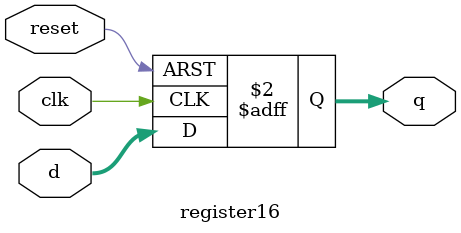
<source format=v>
module register16(input clk, input reset, input [15:0] d, output reg [15:0] q);
    always @(posedge clk, posedge reset) begin
        if(reset) q <= 16'b0000000000000000;
        else q <= d;
    end
endmodule
</source>
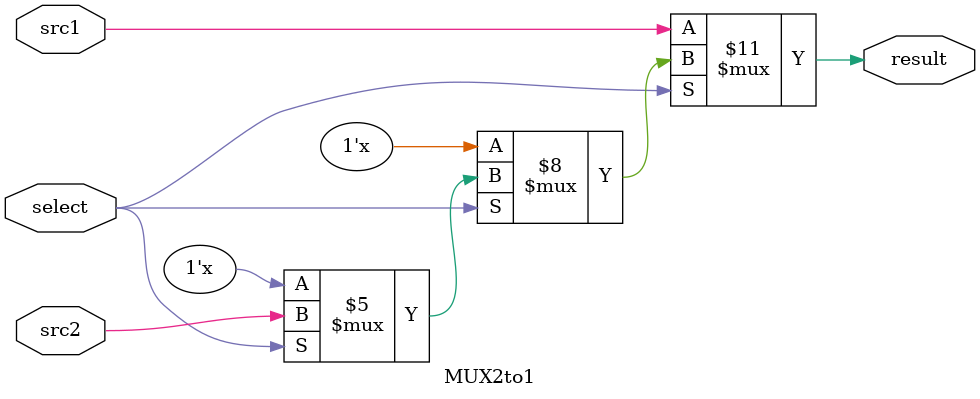
<source format=v>
module MUX2to1(
	input      src1,
	input      src2,
	input	   select,
	output reg result
	);
/* Write your code HERE */
always @(src1,src2,select) begin
	if(select==0) begin
		result=src1;
	end
	else if(select==1) begin
		result=src2;
	end
end
endmodule

</source>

-.-.-

_Task description_
Search the entries for the word "input" and gather every line where it appears.

_Reply_
module register16(input clk, input reset, input [15:0] d, output reg [15:0] q);
	input      src1,
	input      src2,
	input	   select,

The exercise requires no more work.